*Text section*
Gu was unaware of his sudden fame on Chinese social media at first. Back then, he worked at a small design company in Australia where he attended college and had a life with his wife and two kids. It was only after he came back to China to promote his first book, “Xiao Gu Talks About Paintings,” and saw the packed room of fans that he realized he could really quit his job as a mediocre nine-to-five designer. He moved back to China with his family to start his newfound career.
A screenshot of an article in Gu's official Wechat account "grandpagu."
Ten years of living abroad taught Gu the differences between domestic and Western audiences in placing art. People overseas often don’t think of art as intimidating the way Chinese audiences do. According to Gu, it’s not that uncommon for a truck driver in Australia to visit a local gallery to relax on a regular weekend and maybe even buy a piece or two to decorate his living room. People shouldn’t take art too seriously. It’s much more important for beginners to learn to appreciate a piece of work than to “understand” it, he argued.
To further demonstrate his point, Gu gave an account of the semi-biographical fiction “The Moon and Sixpence,” in which the main character was actually adapted from the true story of the French post-impressionist painter and sculptor Paul Gauguin. The book depicts him giving up everything to pursue art in a dramatic twist of fate, which makes readers confused about his motives and might even make them feel somehow less worthy of art. In reality, the logic behind this sudden change was as plain and simple as it could get: He was forced out of a job due to a stock market crash. Gu believes that art isn’t a privilege belonging only to the elite class, and ordinary people can feel just as entitled to artistic pursuits, a message he has been trying to get across for years.

*Problem requirements*
How might the text about Gu and his approach to art go on? Write its continuation, starting after its final sentence. The data after this text is separate material and has no connection to it.

*Extracted entries*
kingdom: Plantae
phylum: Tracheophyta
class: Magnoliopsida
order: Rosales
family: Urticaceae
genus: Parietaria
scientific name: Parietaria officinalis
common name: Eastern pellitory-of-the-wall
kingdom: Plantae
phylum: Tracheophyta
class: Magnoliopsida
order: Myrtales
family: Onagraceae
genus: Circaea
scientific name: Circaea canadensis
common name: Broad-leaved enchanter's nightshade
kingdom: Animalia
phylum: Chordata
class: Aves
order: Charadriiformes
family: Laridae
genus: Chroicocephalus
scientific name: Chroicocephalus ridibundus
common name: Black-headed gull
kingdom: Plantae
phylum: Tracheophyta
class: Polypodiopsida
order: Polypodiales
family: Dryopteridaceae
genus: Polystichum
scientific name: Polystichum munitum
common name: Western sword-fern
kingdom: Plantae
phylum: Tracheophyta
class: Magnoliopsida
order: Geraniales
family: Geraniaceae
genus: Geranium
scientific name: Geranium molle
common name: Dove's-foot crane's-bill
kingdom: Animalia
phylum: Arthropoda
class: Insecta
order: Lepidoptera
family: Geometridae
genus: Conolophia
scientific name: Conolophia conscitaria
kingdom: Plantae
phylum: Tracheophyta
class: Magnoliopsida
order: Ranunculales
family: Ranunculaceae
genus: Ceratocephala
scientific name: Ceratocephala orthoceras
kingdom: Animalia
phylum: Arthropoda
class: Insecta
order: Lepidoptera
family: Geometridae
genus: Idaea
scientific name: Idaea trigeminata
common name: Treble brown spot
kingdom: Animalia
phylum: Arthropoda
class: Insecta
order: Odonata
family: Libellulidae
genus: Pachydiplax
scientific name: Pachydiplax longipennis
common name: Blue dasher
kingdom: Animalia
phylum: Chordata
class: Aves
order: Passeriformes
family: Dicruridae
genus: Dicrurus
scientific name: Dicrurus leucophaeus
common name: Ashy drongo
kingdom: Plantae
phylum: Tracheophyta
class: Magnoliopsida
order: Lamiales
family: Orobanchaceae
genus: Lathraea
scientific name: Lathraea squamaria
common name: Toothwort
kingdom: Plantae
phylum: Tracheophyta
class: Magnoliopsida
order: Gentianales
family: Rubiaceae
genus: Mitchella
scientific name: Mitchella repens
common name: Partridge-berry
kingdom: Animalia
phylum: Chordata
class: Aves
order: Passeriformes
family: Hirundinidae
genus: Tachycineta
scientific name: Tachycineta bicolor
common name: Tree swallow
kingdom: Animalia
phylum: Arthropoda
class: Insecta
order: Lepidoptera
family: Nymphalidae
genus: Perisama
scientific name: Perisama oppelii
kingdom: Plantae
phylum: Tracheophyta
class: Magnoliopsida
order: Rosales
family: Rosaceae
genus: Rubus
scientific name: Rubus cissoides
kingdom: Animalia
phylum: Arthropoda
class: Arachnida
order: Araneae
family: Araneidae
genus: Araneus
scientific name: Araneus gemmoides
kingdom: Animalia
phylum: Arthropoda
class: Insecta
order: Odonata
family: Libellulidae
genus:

*The result*
It shouldn’t come as a surprise that critics are quick to condemn him for blaspheming classical arts, while at the same time his fervent fans are eager to crown him as the new king of popular art writers. His popularity is only growing. Currently, Gu has over 1 million followers on Sina Weibo and 1 million on his official WeChat account, generating tens of thousands of views on each post.
Nevertheless, it hasn’t always been easy for him to keep his fans captivated throughout the journey. Before he finally found success in writing popular art books, he had tried some tortuous methods to draw the public’s interest. He once hosted a curation on Leonardo Da Vinci’s younger version of the Mona Lisa at Shanghai’s Xintiandi. On recalling that incident, he regretted the slogan “This is your once-in-a-lifetime opportunity to be this close to the world-class masterpiece,” because very few people thought it worthwhile to spend 120 yuan (US$18) just to see one painting, and it turned out to be a great disappointment for the visitors.
Be that as it may, he is never discouraged by setbacks and still has high hopes for the future of art popularization in China.